Iowa has consistently ranked between 40th and 50th in various tax rankings.  It’s not a fact disconnected from those rankings that the state often ranks in the same place for business startups, venture capital investment, new manufacturing investment, etc.

The 2019 State Business Tax Climate Index from the Tax Foundation produced the data in the Wall Street Journal article.

2019 State Business Tax Climate Index

From the report: In 2018, Iowa legislators adopted a comprehensive tax reform package which will ultimately reduce both individual and corporate income tax rates and eliminate the state’s unusual provision of a deduction for federal income tax payments, subject to revenue availability. These changes are not in effect in 2018, but Iowa’s rankings can be expected to improve as reforms phase in over the next few years.

So movement in the right direction at least!

The White House in September was touting U.S. Census Bureau numbers on new business applications.  When a new business forms, it applied for an employer identification number from the Internal Revenue Service, so this can be tracked in a fairly real-time fashion.

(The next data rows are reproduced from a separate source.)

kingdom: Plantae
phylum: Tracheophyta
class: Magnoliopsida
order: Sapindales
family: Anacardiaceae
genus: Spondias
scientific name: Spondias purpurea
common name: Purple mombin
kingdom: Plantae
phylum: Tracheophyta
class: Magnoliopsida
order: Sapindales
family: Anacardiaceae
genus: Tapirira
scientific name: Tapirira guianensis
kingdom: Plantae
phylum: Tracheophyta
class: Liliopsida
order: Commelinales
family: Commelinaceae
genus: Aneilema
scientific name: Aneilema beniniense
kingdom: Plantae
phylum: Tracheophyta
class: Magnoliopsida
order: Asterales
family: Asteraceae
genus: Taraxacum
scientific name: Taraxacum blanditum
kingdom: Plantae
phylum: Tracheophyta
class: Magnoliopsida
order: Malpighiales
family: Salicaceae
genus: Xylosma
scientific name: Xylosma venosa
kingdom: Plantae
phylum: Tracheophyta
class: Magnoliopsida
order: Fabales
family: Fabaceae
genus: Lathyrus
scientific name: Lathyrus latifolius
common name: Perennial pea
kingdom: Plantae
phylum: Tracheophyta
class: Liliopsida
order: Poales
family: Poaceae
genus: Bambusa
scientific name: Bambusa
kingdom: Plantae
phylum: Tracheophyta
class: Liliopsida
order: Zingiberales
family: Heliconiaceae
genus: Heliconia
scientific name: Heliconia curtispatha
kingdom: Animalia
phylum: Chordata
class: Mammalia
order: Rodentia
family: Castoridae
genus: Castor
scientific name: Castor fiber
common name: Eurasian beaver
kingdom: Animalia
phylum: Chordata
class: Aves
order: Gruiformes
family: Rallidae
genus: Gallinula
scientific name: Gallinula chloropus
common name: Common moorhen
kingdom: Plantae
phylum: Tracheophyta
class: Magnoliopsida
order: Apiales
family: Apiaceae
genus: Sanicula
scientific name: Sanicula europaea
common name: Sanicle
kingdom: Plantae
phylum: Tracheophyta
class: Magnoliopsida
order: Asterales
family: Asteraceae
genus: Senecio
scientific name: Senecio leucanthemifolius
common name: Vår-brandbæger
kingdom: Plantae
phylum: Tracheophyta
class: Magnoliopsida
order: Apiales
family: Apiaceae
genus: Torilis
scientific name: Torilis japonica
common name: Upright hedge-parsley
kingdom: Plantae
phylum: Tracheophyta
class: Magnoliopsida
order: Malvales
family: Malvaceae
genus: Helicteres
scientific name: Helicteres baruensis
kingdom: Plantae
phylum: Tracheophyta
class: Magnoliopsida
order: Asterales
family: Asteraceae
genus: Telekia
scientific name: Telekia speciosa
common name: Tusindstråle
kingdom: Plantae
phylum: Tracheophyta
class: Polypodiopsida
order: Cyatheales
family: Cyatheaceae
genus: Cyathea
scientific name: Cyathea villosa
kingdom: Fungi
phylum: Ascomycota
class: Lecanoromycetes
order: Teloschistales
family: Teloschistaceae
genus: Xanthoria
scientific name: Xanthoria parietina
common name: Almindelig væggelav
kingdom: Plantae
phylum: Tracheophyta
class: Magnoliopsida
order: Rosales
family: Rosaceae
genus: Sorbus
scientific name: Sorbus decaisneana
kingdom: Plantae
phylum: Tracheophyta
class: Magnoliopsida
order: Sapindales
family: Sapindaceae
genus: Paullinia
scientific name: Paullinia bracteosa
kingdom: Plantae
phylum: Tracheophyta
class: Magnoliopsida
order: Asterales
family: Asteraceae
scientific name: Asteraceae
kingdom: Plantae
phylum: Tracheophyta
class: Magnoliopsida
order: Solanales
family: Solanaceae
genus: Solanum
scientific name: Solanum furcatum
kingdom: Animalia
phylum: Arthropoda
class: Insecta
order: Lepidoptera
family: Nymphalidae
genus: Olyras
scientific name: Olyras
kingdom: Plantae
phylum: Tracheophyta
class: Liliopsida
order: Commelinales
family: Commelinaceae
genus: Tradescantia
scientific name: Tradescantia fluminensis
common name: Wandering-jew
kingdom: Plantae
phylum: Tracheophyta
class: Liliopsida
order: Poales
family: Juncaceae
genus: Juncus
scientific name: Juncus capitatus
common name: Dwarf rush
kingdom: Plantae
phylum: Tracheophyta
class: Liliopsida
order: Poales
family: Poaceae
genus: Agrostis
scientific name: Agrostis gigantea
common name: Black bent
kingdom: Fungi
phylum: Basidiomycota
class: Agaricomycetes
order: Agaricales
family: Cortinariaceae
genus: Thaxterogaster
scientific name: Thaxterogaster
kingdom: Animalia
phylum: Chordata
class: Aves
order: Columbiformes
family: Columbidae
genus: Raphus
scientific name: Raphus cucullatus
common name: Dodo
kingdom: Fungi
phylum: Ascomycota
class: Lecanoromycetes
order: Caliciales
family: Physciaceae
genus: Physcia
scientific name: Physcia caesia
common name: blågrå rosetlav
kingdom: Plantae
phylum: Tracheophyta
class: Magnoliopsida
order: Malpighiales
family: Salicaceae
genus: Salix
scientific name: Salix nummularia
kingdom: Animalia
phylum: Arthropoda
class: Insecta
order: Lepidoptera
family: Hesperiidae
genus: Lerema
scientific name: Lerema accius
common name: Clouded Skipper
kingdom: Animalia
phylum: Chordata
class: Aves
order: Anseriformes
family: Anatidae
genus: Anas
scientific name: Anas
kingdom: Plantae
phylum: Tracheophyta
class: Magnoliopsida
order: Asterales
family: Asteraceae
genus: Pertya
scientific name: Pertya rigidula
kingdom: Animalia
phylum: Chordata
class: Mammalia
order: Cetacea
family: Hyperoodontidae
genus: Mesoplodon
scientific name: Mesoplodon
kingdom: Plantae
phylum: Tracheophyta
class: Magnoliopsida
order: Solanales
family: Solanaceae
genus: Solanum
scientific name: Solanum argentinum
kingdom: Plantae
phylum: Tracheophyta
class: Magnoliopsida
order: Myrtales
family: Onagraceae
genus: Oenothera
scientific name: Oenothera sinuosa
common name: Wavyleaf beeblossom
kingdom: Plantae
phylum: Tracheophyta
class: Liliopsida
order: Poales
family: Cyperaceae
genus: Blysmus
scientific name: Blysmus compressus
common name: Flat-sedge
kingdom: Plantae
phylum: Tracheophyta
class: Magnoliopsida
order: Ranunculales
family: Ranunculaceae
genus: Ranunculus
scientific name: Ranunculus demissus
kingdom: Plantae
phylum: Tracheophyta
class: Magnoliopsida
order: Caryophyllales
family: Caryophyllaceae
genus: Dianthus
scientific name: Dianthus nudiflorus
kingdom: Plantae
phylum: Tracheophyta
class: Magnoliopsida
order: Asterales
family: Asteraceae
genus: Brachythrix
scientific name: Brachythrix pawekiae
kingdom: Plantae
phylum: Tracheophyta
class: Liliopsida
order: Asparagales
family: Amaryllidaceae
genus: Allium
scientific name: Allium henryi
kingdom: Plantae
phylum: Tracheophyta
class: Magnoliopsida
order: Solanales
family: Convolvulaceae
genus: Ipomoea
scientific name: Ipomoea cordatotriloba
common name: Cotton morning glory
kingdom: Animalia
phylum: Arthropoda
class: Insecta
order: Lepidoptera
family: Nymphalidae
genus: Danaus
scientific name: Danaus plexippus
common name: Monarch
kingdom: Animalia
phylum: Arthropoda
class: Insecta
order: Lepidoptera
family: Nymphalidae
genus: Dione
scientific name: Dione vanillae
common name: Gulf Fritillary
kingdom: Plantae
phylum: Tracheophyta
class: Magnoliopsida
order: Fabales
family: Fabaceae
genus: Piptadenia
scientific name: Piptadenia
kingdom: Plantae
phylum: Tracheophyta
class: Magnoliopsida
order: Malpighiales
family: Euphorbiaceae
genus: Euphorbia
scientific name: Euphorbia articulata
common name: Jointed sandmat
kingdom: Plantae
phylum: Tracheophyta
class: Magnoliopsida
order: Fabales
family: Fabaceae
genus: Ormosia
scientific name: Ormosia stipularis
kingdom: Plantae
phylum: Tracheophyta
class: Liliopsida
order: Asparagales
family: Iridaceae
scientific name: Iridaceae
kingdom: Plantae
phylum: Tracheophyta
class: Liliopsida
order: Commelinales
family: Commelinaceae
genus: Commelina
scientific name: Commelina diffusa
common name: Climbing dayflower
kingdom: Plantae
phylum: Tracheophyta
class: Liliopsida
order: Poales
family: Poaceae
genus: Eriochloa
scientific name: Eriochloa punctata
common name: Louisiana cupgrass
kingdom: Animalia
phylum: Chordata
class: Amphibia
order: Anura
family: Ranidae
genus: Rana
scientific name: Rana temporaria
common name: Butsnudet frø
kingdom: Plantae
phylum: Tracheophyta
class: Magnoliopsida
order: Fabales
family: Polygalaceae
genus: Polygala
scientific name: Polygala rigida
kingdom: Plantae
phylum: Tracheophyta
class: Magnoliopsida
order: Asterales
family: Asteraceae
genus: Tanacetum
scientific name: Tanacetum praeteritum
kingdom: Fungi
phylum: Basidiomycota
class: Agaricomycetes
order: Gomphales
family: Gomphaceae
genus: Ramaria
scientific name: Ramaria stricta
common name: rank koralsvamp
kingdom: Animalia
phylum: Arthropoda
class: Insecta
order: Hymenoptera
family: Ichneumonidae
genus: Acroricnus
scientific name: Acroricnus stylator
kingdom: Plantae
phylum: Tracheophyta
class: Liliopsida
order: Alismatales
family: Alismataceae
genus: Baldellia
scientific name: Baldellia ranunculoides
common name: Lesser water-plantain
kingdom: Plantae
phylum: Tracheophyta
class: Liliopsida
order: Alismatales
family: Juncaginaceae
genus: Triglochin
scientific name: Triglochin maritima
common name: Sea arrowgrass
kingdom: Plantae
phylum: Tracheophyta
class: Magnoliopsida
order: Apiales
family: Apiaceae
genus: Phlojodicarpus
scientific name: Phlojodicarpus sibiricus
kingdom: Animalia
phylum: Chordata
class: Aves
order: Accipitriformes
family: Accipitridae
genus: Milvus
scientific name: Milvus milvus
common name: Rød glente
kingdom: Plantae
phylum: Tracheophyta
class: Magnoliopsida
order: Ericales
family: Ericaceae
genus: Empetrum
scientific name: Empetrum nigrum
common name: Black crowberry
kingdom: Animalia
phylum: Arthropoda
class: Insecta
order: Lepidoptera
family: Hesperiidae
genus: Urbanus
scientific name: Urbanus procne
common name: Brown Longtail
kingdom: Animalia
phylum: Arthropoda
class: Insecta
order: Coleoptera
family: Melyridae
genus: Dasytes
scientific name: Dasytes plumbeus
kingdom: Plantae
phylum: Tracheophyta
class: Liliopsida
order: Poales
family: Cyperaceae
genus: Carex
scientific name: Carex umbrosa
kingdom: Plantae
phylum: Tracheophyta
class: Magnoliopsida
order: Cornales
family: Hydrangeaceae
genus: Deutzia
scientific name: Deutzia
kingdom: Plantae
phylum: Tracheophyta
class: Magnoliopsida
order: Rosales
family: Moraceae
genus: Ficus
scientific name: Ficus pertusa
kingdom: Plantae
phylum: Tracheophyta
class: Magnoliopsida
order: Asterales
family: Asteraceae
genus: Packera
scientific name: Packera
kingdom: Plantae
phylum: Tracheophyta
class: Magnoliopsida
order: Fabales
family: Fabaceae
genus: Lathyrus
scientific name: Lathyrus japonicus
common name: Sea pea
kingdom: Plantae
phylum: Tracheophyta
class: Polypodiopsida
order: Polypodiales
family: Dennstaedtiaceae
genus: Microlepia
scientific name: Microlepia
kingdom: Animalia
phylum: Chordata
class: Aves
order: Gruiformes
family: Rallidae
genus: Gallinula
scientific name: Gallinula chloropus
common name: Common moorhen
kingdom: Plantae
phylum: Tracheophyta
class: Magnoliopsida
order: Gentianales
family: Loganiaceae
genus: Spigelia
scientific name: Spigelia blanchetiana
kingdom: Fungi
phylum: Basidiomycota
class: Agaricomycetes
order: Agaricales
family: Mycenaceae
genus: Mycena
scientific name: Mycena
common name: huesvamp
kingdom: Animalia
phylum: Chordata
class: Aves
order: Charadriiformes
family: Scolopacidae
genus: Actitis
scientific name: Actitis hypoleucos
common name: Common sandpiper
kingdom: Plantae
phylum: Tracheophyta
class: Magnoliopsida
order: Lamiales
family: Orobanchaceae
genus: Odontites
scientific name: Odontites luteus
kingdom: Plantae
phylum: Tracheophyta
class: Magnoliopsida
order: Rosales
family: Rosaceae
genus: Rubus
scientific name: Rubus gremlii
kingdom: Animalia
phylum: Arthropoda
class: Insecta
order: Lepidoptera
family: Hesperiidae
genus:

New Business Applications by Quarter 2004 to 2018 United States

New Business Applications by Quarter 2004 to 2018 Iowa

The first quarter of 2018 there were more than 850,000 applications in the United States for EIN’s, the highest number, by FAR, in a long time.  Iowa actually tracked this trend with almost 6,000 applications at the same time, though it fell off from the fourth quarter of 2017 whereas the U.S. continued to shoot up.

How many of these corporations actually end up creating jobs is difficult to forecast early, however.  Some corporations, for example, may be formed as holding companies or ‘shell’ corporations created for tax purposes.  There is nothing wrong with this, but economists are interested in how many end up creating new economic activity, jobs and wealth.

Economists that monitor new business formation have feared for quite a while a long-term drop off in entrepreneurial startup activity.  The Kauffman Foundation, for example, has charted this trend and created constructive conversations about its roots and the implications.

Might we be seeing a return to historic levels of new business formation?  If so, this is good news indeed for economic growth.

The White House naturally enough touted tax and regulatory reform as the basis for growth.  Leaving the political arguments aside, at the heart of this notion is that incentives matter.

Economic growth results when people:

  • Produce/work
  • Save
  • Invest

Disincentives to these three activities will reduce economic growth.  Incentives for these activities will increase economic growth.  There are caveats, for course, but these represent the core drivers of economic growth.

Federal and Iowa tax policy are now set to provide stronger incentives for production, saving and investing.  Improved economic growth, all other things being equal, will be higher.

Of course other things are not always equal.  Trade policy, for example, has created significant disincentives in agriculture for production, saving and investment.

But maybe, just maybe, Iowa can leave behind references from the Wall Street Journal and others as the ‘New Jersey of the Midwest.’